**Page extract:**

In my experience, what ends up most problematic is that each query-engine/optimizer sometimes/usually requires SQL tweaks/nuances to perform as efficiently as possible. That's where reading/writing/maintaining queries can get really confusing/difficult. An abstraction such as PRQL, dataframes, etc might add value here, but only if the abstraction (or runtime/evn built around it) can tune the output SQL to each query engine as it is needed.

There are a lot of projects using frameworks/libraries such as Substrait and SQLGlot to accomplish this.

https://substrait.io/

https://github.com/tobymao/sqlglot

It's just syntax, it compiles to SQL and runs on today's DBMS. It has no difference in speed or functionality.
It does make a difference if the resulting SQL is unperformant.

Someone who is good at SQL can look at a query and see where the query planner might go wrong, then make subtle tweaks to get better performance. Optimizing queries in a compile-to-SQL language basically has to be left to the compiler, which may not have the context needed to write performant SQL.

Compiling a query is different than compiling a whole program to assembly, because the query makes assumptions about schemas and indexes that cannot be encapsulated in what you're feeding to the compiler at that moment.

Agreed.

Also, someone who ISN'T good at SQL can look at EXPLAIN output and see where the query planner HAS gone wrong.

Adding PRQL to the mix unambiguously makes that analysis and optimization step harder.

So I agree that unperformant SQL is unperformant, but PRQL can _reduce_ the chance of making mistakes there.

Here's an example [1] of someone reporting that a query engine was far more performant with one SQL construction, and then PRQL changing the SQL we output to use that construction.

GCC & Clang are much better at compiling to assembly than any person! PRQL isn't there yet, but each improvement scales to everyone who uses it.

[1]: https://github.com/PRQL/prql/issues/2182

[Disclaimer: PRQL dev]

Be honest. C to object code to linker to final binary are a MUCH bigger leap than PRQL to SQL.

**Task requirements:**
1 - In the thread on PRQL and SQL, why is compiling a query said to be different from compiling a whole program to assembly? Answer in one to three sentences.
2 - Carry on the thread about compiling PRQL to SQL, picking up after its final reply.

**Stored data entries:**
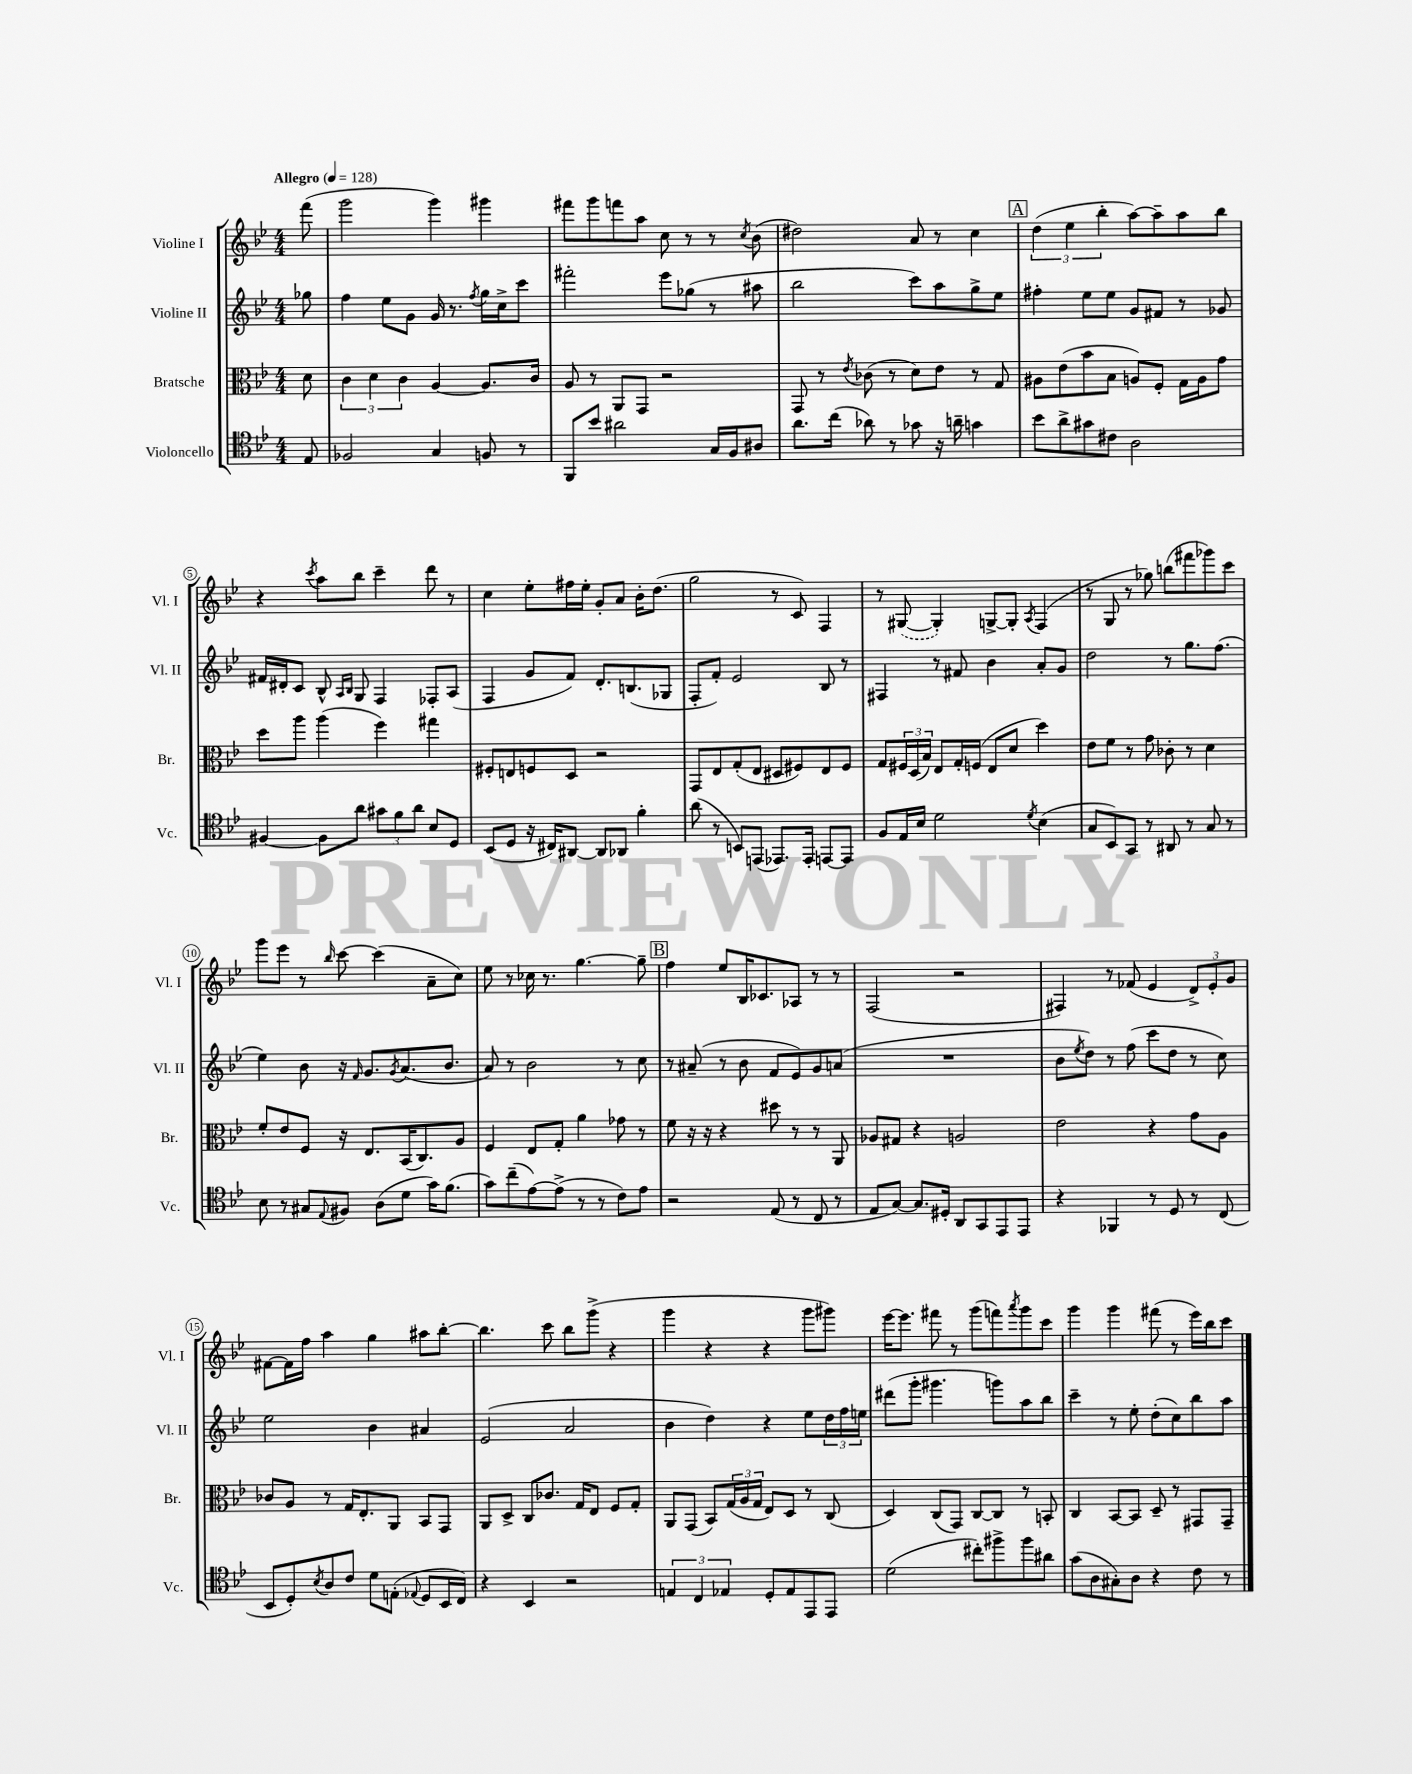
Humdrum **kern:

**kern	**kern	**kern	**kern
*staff4	*staff3	*staff2	*staff1
*clefC4	*clefC3	*clefG2	*clefG2
*k[b-e-]	*k[b-e-]	*k[b-e-]	*k[b-e-]
*M4/4	*M4/4	*M4/4	*M4/4
*MM128	*MM128	*MM128	*MM128
8E-	8d	8gg-	(8fff
=	=	=	=
2F-	6c	4ff	2ggg
.	6d	.	.
.	.	8ee-	.
.	6c	.	.
.	.	8g	.
4G	[4A	16g	4ggg)
.	.	8.r	.
.	.	8qff	.
8F	8.A]	16gg	4ggg#
.	.	16cc^	.
8r	.	8ccc	.
.	16c	.	.
=	=	=	=
8FF	8A	2fff#'	8fff#
8b-	8r	.	8ggg
2a#	8AA	.	8fff
.	8GG	.	8aa
.	2r	8eee-	8cc
.	.	(8gg-	8r
16G	.	8r	8r
16F	.	.	.
.	.	.	8qcc
8A#	.	8aa#	(8b-
=	=	=	=
8.a	8GG	2bb-	2dd#)
.	8r	.	.
(16cc	.	.	.
.	8qe-	.	.
8a-)	(8c-	.	.
8r	8r	.	.
8g-	8d)	8ccc)	8a
16r	8e-	8aa	8r
16a~	.	.	.
4g	8r	8gg^	4cc
.	8G	8ee-	.
=	=	=	=
8b-	8A#	4ff#'	(6dd
8a^	(8e-	.	.
.	.	.	6ee-
8g#	8b-	8ee-	.
.	.	.	6bb-'
8c#	8B-	8ee-	.
2A	8A)	8g	[8aa)
.	8F'	8f#	8aa~]
.	16G	8r	8aa
.	16A	.	.
.	8g	8g-	8bb-
=	=	=	=
[4F#	8dd	16f#	4r
.	.	16d#'	.
.	8aa	8c	.
.	.	.	8qccc
8F#]	(4aa	8B-^^	8aa
.	.	16qqA	.
.	.	16qqB-	.
8a	.	8G	8bb-
12g#	4ff)	4F	4ccc~
12f	.	.	.
12a	.	.	.
8B-	4gg#	8F-'	8ddd
8D	.	(8A	8r
=	=	=	=
(8BB-	8F#'	4F	4cc
8D	8E	.	.
16r	8F	8g	8ee-'
16C#)	.	.	.
[8AA#	8D	8f)	16ff#
.	.	.	16ee-'
8AA#]	2r	8.d'	8g'
8AA-	.	.	8a
.	.	(8.B	.
4f'	.	.	16b-'
.	.	.	(8.dd
.	.	8G-	.
=	=	=	=
(8a	8GG	8F'	2gg
8r	8E-	8f')	.
8BB)	(8G'	2e-	.
(8EE	8E-	.	.
8.EE-)	8D#	.	8r
.	8F#)	.	8c)
16EE-'	.	.	.
[8EE	8E-	8B-	4F
8EE]	8F#	8r	.
=	=	=	=
8F	8G	4F#	8r
16E-	24F#	.	([8G#
.	(24D	.	.
16B-	.	.	.
.	24B-)	.	.
2d	8E-	8r	4G#'])
.	16G'	8f#	.
.	(16F	.	.
.	8E-	4b-	[8G^
.	8d	.	8G']
8qd	.	.	8qA
(4B-	4dd)	8a'	(4F
.	.	8g	.
=	=	=	=
8G	8e-	2dd	8r
8BB-)	8f	.	8G
8GG	8r	.	8r
8r	8g	.	8gg-)
8AA#	8c-'	8r	(8bb
8r	8r	8.gg	8fff#
8G	4d	.	8ggg-)
.	.	(8.ff	.
8r	.	.	8ccc
=	=	=	=
8B-	8f'	4ee-)	8ggg
8r	8e-	.	8eee-
8G#	8F	8b-	8r
8qqE-	.	.	16qqbb-
8F#	16r	16r	[8ccc
.	.	16qqf	.
.	8.E-	8.g	.
(8A	.	.	(4ccc]
.	.	8qg	.
8d	(16BB-	(8.a	.
.	8.C)	.	.
16g)	.	.	8a~
(8.f	.	8.b-	.
.	8A	.	8cc)
=	=	=	=
8g)	4F	8a)	8ee-
(8cc~	.	8r	8r
[8e-)	8E-	2b-	16cc-
.	.	.	8.r
(8e-^]	8G'	.	.
8r	4a	.	[4.gg
8r	.	.	.
8c)	8g-	8r	.
8e-	8r	8cc	8gg~]
=	=	=	=
2r	8f	8r	4ff
.	16r	(8a#~	.
.	16r	.	.
.	4r	8r	8ee-
.	.	8b-	16B-
.	.	.	8.c-
(8E-	8dd#	8f	.
8r	8r	8e-)	8A-
8C	8r	8g	8r
8r	8AA	(8a	8r
=	=	=	=
8E-	8A-	1r	(2F
[8G)	8G#	.	.
8.G]	4r	.	.
16D#'	.	.	.
8AA	2A	.	2r
8GG	.	.	.
8EE-	.	.	.
8EE-	.	.	.
=	=	=	=
4r	2e-	8b-	4F#)
.	.	8qee-	.
.	.	8dd)	.
4FF-	.	8r	8r
.	.	(8ff	(8f-
8r	4r	8ccc	4e-
8D	.	8dd	.
8r	8g	8r	12d^)
.	.	.	12e-'
(8C	8A	8cc)	.
.	.	.	12g
=	=	=	=
8BB-	8c-	2ee-	[8f#
8D')	8A	.	16f#]
.	.	.	16ff
8qB-	.	.	.
8A	8r	.	4aa
8c	16G	.	.
.	8.E-'	.	.
8d	.	4b-	4gg
(8E'	8AA	.	.
8qqE-	.	.	.
8D	8BB-	4a#	8aa#
16BB-	8GG	.	[8bb-'
16C)	.	.	.
=	=	=	=
4r	8AA	(2e-	4.bb-]
.	8D^	.	.
4BB-	8C	.	.
.	8.c-	.	8ccc
2r	.	2a	8bb-
.	16G	.	.
.	8E-	.	(8ggg^
.	8F	.	4r
.	8G'	.	.
=	=	=	=
6E	8AA	4b-	4ggg
.	(8GG	.	.
6C	.	.	.
.	8BB-)	4dd)	4r
6E-	.	.	.
.	(24G	.	.
.	24A	.	.
.	24G	.	.
8D'	8E-)	4r	4r
8E-	8D	.	.
8EE-	8r	8ee-	8ggg
8EE-	(8C	24dd	8ggg#)
.	.	24ff	.
.	.	24ee	.
=	=	=	=
(2d	4D)	(8ddd#	[16eee-
.	.	.	8.eee-]
.	.	8ggg'	.
.	(8C	4.ggg#	8fff#
.	8GG)	.	8r
8cc#')	[8C	.	(8ggg
8ff#^	8C]	8ggg)	8fff)
.	.	.	8qaaa
8ff#	8r	8aa	8ggg
8a#	8BB'	8bb-	8ccc
=	=	=	=
(8g	4C	4ccc~	4ggg
8A	.	.	.
8G#')	[8BB-	8r	4ggg
8A	8BB-]	8ee-'	.
4r	8D~	(8dd'	(8fff#
.	8r	8cc)	8r
8c	8GG#	8bb-	16eee-)
.	.	.	16bb-
8r	8GG#~	8aa	8ccc
==	==	==	==
*-	*-	*-	*-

**Final answers:**
1 - A query makes assumptions about schemas and indexes, and those assumptions cannot be captured in what is fed to the compiler at that moment. A compile-to-SQL compiler may therefore lack the context needed to write performant SQL.

2 -
You make it sound like SQL is some insurmountable hurdle while PRQL is a bunny slope. You're not getting anywhere with that nonsense.

[Disclaimer: not a PRQL dev]

I don't know where this aggression is coming from — we're an open-source project, only volunteers, trying to do something that makes it easier for folks to work with data.

Critical & constructive feedback would be really appreciated, but that's not this — why all the snark?

(I couldn't help but notice you didn't comment on the difference in formatting in the examples.)

Do you have examples of PRQL working with jsonpath? Generating JSON? Unnesting arrays? Returning ids from an INSERT or UPDATE without making a separate read query?

Not trying to be argumentative. Honest question.

I am not affiliated in any way with the PRQL project. Those are great questions though, I hope we get an answer.
@remram I replied to the parent comment.
Thanks, that's a great question. You're right in that so far we haven't highlighted working with JSON and I hadn't actually tried until this point. IMHO the true power of PRQL comes from the fact that it allows you to define functions and with that you get the power of composability which is the true power of almost every programming language (and which is for the most part completely lacking in SQL).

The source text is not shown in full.